* _EXERCISE_
Where in the entries below does "auszuspielen" appear? Copy every line that has it.

* _EXERCISE MATERIAL_
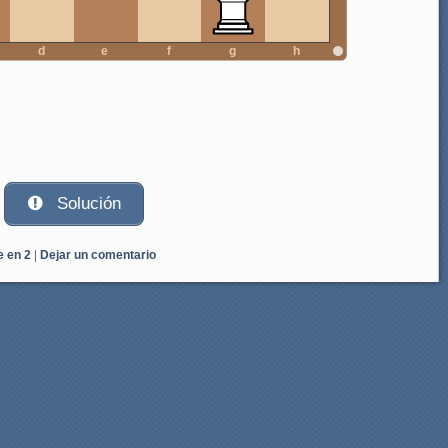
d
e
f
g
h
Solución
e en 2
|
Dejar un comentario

--

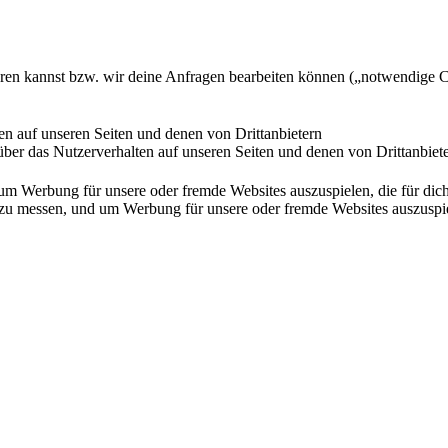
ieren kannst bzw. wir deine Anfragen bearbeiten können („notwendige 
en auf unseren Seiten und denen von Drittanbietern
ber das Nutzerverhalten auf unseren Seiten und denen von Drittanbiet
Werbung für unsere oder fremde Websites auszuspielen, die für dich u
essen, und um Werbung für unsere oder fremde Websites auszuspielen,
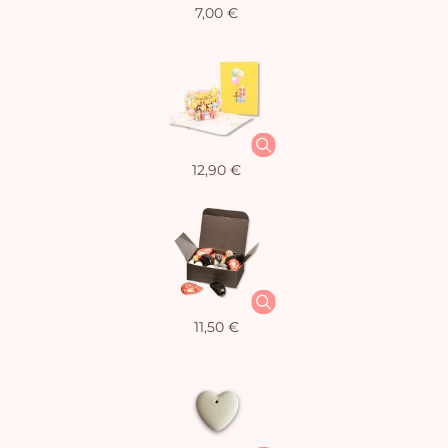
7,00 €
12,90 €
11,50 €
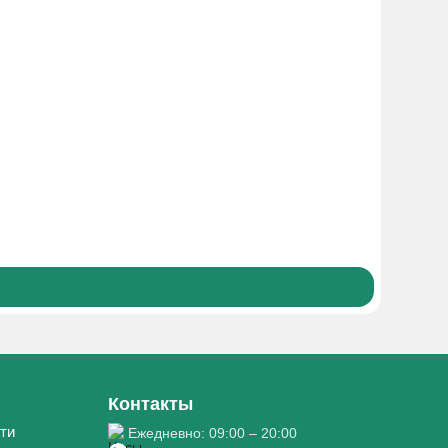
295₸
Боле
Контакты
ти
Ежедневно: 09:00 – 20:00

* _RESULT_
Werbung für unsere oder fremde Websites auszuspielen, die für dich u
essen, und um Werbung für unsere oder fremde Websites auszuspielen,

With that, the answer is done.